Curiosamente, na vida real, Dean Martin é quem era admirador de Hqs que consumia quando criança em Stubenville, Ohio, sua cidade natal que no filme é chamada de Steubendale. Diferente do filme também, foi Dean Martin quem teve um Love affair com Shirley, par romântico de Jerry no filme. Segundo a revista “Screen Stage Magazine”, que adaptava os roteiros de diversos filmes da época, o orçamento de “Artistas & Modelos” ($1.701.083) foi acima do inicialmente planejado e uma sequência inteira nem chegou a ser filmada perto do final que iria explicar como Eugene descobriria que seu parceiro estava ganhando dinheiro escrevendo as histórias de seus pesadelos que falava em voz alta durante o sono. Outra sequência imaginada, mas nunca filmada traria um número musical para a Mulher – Morcego. O filme, o 14º da dupla Martin & Lewis, foi um sucesso lançado originalmente nos Estados Unidos em 7 de Novembro de 1955. O timing cômico da dupla estava no ápice, bem como os fortes rumores de que a dupla se desentendia constantemente e que viriam em breve a se separar. A dupla faria ainda mais dois filmes antes de definitivamente tomarem caminhos independentes. Shirley MacLaine estava em seu segundo papel, aos 21 anos, e esbanjou talento para o musical e a comédia, o que iria superar em papeis dramáticos ao longo de uma carreira prolífica. Uma presença constante nos filmes de Jerry Lewis é a atriz Kathleen Freeman, sempre roubando a cena em alguma sequência, como aqui em “Artistas & Modelos” em que interpreta a senhoria de Lewis, a Sra Muldoon, sempre de cara amarrada. Completando o elenco duas beldades: Anita Ekberg em uma ponta como uma das ex modelos de Rick Todd. A bela atriz sueca viria a protagonizar o último filme da dupla Martin & Lewis “Ou Vai Ou Racha” como par romântico de Jerry. Já o papel de vilã ficou com Eva Gabor no papel da espiã Sonia que quer seduzir Eugene para roubar o segredo da formula do combustível experimental do governo.
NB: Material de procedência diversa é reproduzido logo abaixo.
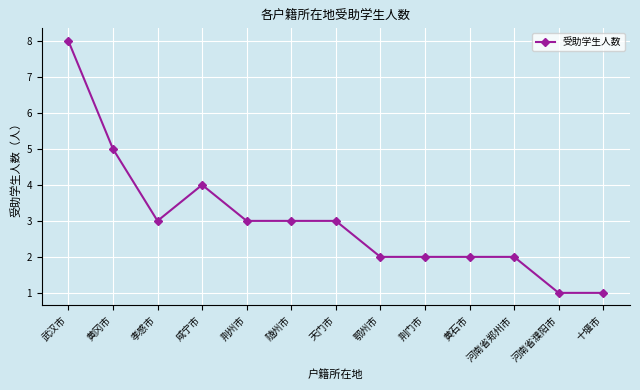

Is this an area chart (filled region under the line)?

No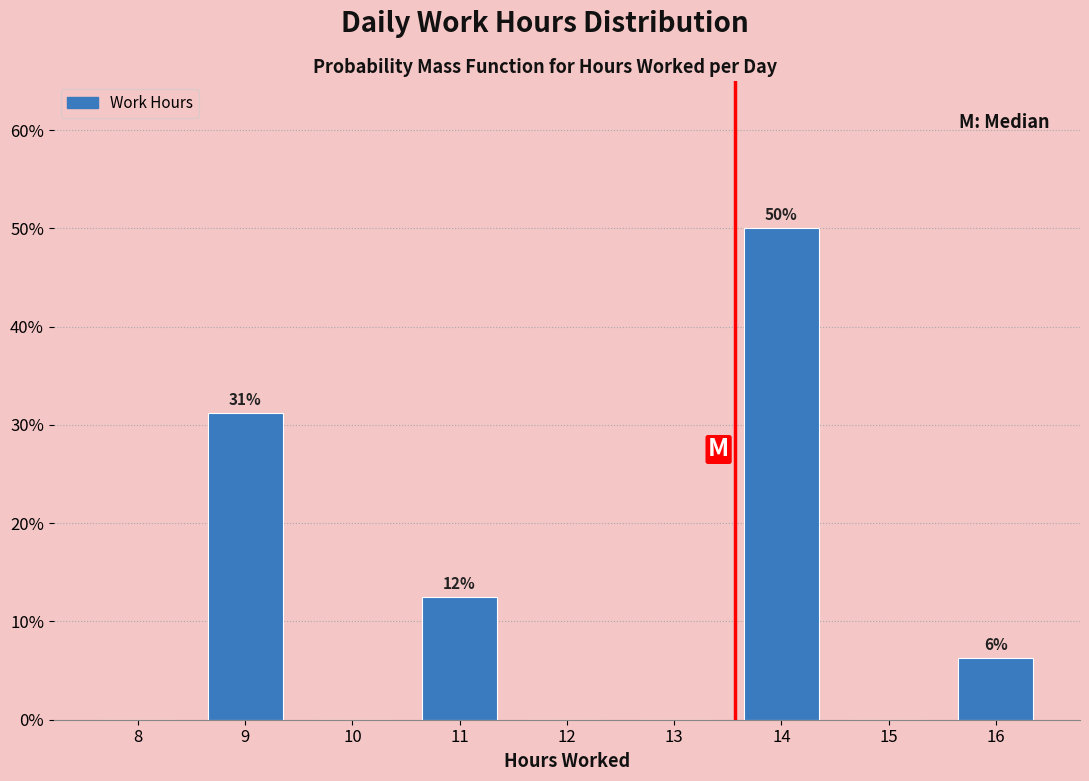

Are the bars horizontal?

No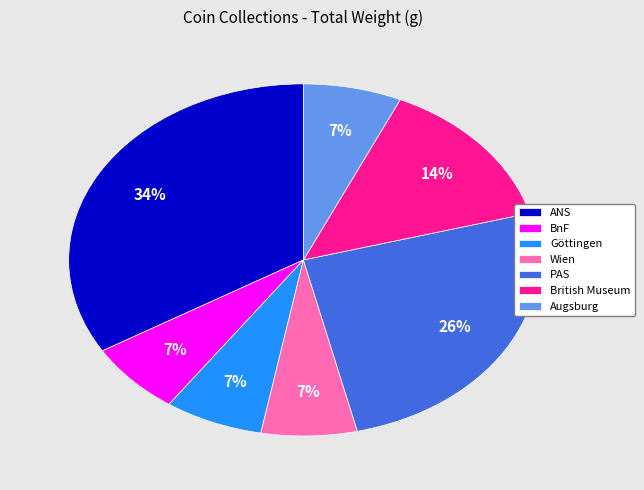

How many slices are in this pie chart?

7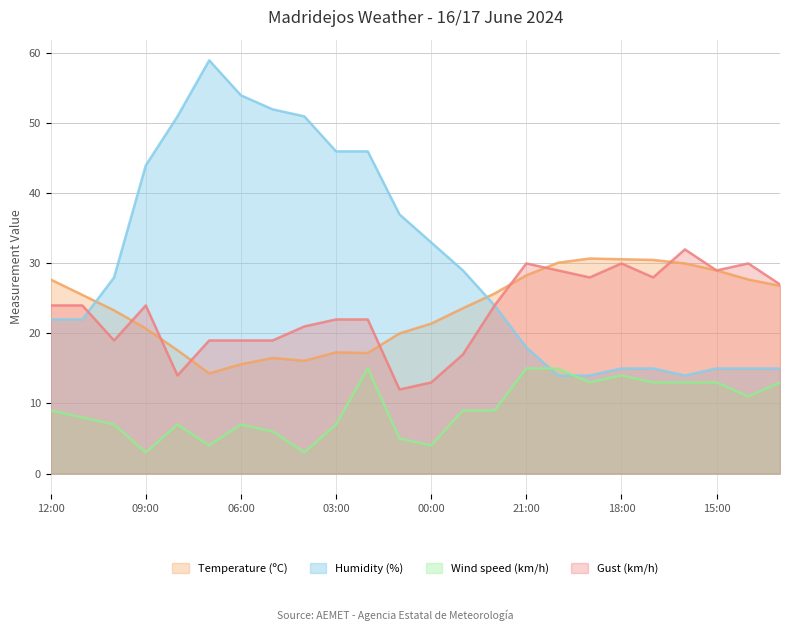

Reading left to right, extract all data points from this chart.

Temperature (ºC): 12:00=27.7	11:00=25.5	10:00=23.3	09:00=20.7	08:00=17.6	07:00=14.3	06:00=15.6	05:00=16.5	04:00=16.1	03:00=17.3	02:00=17.2	01:00=20.0	00:00=21.4	23:00=23.6	22:00=25.7	21:00=28.3	20:00=30.1	19:00=30.7	18:00=30.6	17:00=30.5	16:00=30.0	15:00=29.0	14:00=27.7	13:00=26.8
Humidity (%): 12:00=22.0	11:00=22.0	10:00=28.0	09:00=44.0	08:00=51.0	07:00=59.0	06:00=54.0	05:00=52.0	04:00=51.0	03:00=46.0	02:00=46.0	01:00=37.0	00:00=33.0	23:00=29.0	22:00=24.0	21:00=18.0	20:00=14.0	19:00=14.0	18:00=15.0	17:00=15.0	16:00=14.0	15:00=15.0	14:00=15.0	13:00=15.0
Wind speed (km/h): 12:00=9.0	11:00=8.0	10:00=7.0	09:00=3.0	08:00=7.0	07:00=4.0	06:00=7.0	05:00=6.0	04:00=3.0	03:00=7.0	02:00=15.0	01:00=5.0	00:00=4.0	23:00=9.0	22:00=9.0	21:00=15.0	20:00=15.0	19:00=13.0	18:00=14.0	17:00=13.0	16:00=13.0	15:00=13.0	14:00=11.0	13:00=13.0
Gust (km/h): 12:00=24.0	11:00=24.0	10:00=19.0	09:00=24.0	08:00=14.0	07:00=19.0	06:00=19.0	05:00=19.0	04:00=21.0	03:00=22.0	02:00=22.0	01:00=12.0	00:00=13.0	23:00=17.0	22:00=24.0	21:00=30.0	20:00=29.0	19:00=28.0	18:00=30.0	17:00=28.0	16:00=32.0	15:00=29.0	14:00=30.0	13:00=27.0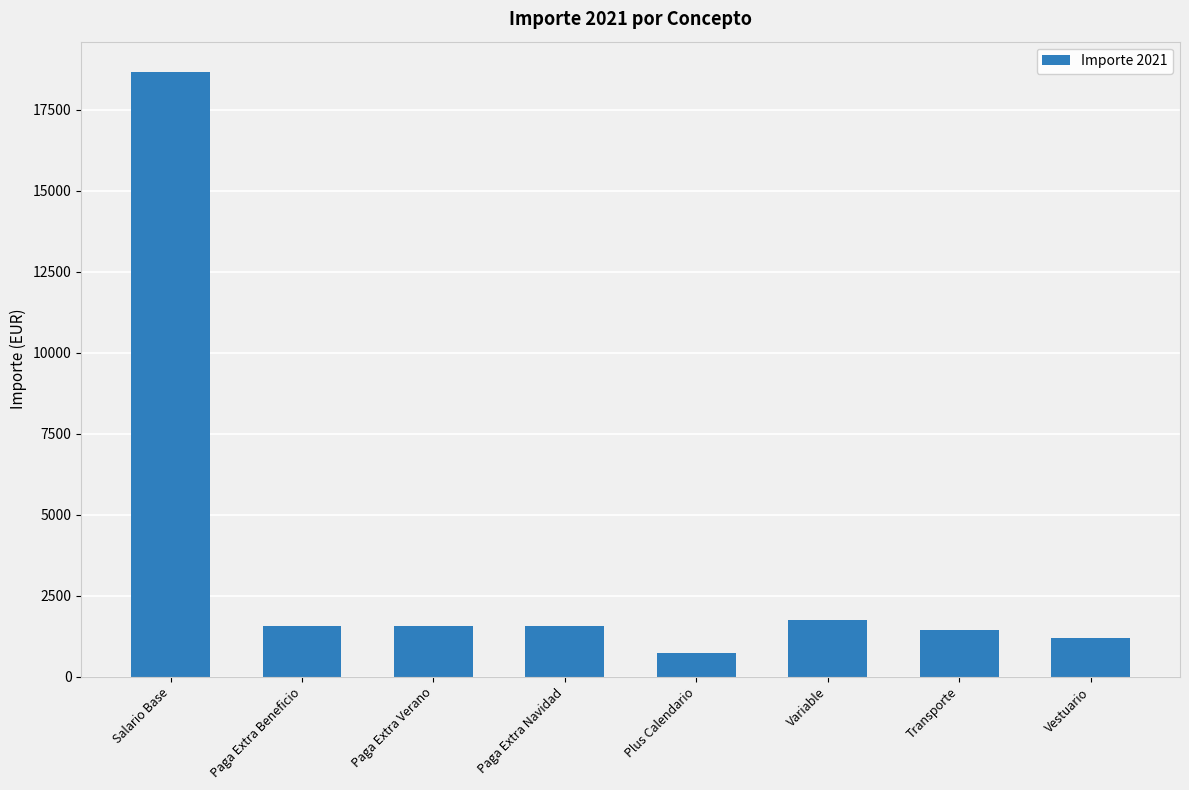

What is the difference between the maximum and minimum values?

17925.6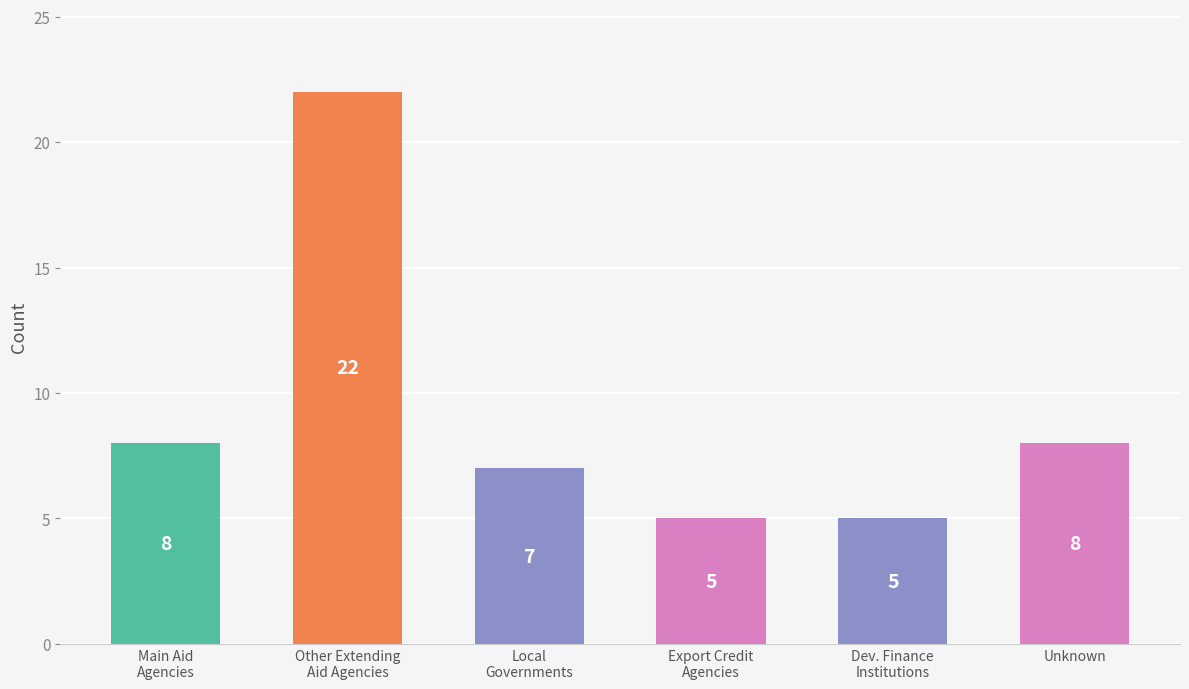

How many series are shown in this chart?

1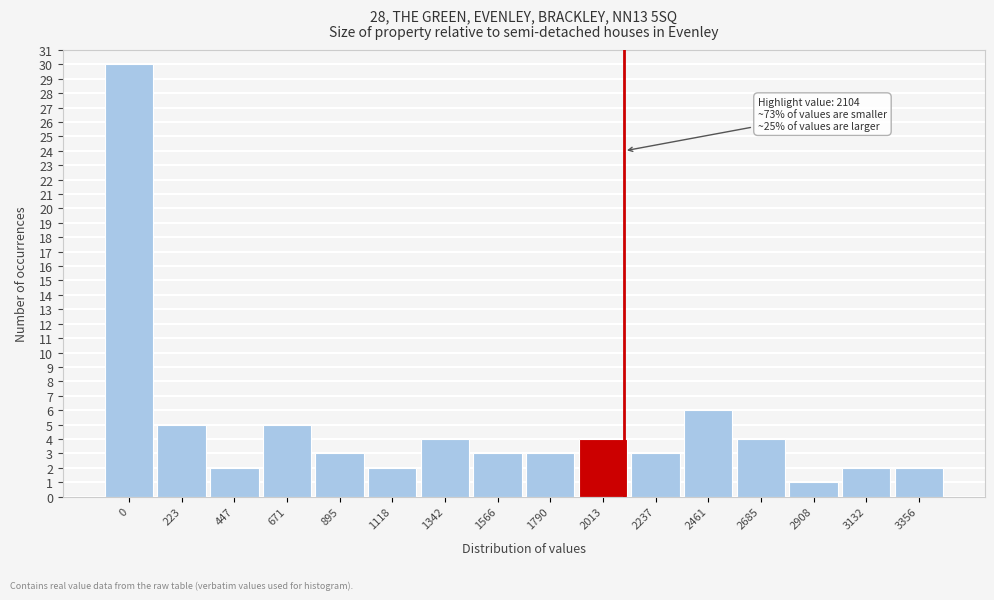

Reading left to right, extract all data points from this chart.

30	5	2	5	3	2	4	3	3	4	3	6	4	1	2	2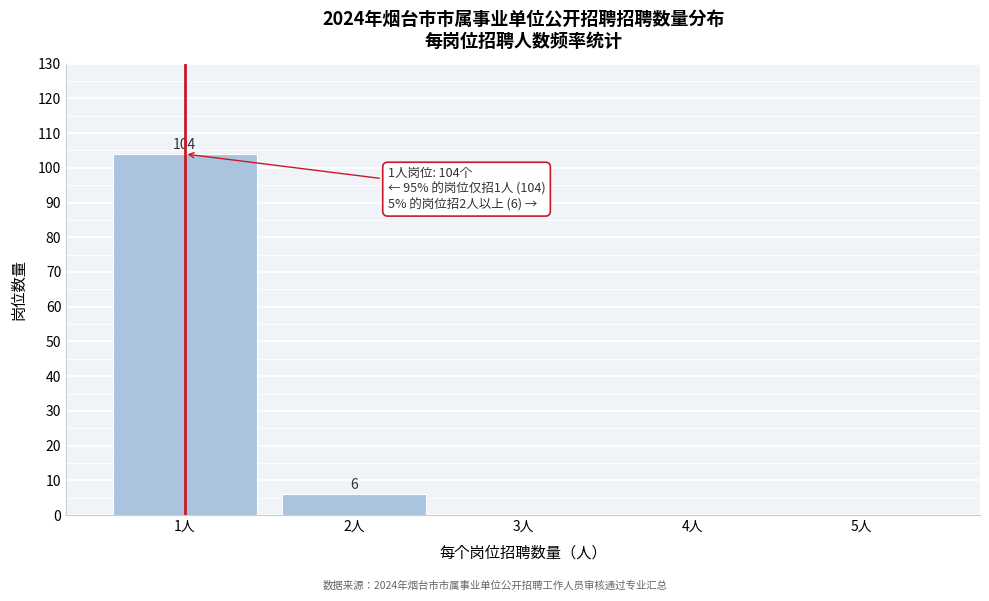

Over which range of the x-axis is the bar tallest?

0.5 to 1.5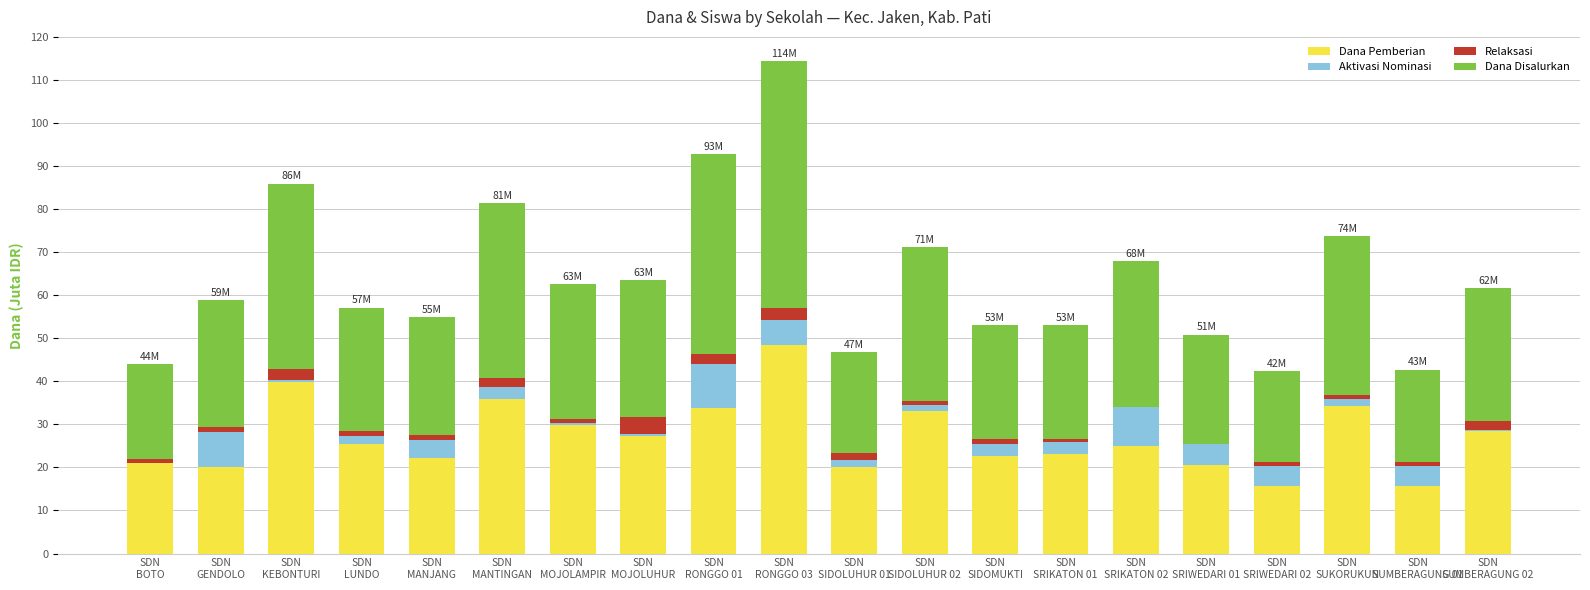

What is the maximum value for Dana Pemberian?

48.4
14 O Teatro Da Vida Filme Movie Film Artistas E Modelos Artists And Models 1955 Frank Tashlin Dean Martin Jerry Lewis Dorothy Malone

Lamentável que um filme tão inventivo, capaz de agradar tantos adultos quanto crianças raramente seja reprisado na TV. Digno de nota é a excelente dublagem brasileira: Nelson Batista é perfeito para dar o tom de “criança grande” na persona de Jerry Lewis assim como Marcos Miranda casa sua voz como uma luva na figura sedutora de Dean Martin. Cada um com um talento para extrair humor e romance na medida certa, perfeita e que justifica que a soma das partes é maior que seus componentes, ainda que cada um seja uma estrela do porte de Jerry Lewis e Dean Martin.

2. Artistas y modelos

Innamorata

EM BREVE RELEMBRAREI AQUI NO BLOG “O MENINÃO”, OUTRO CLÁSSICO DA DUPLA QUE COMPLETA 60 ANOS.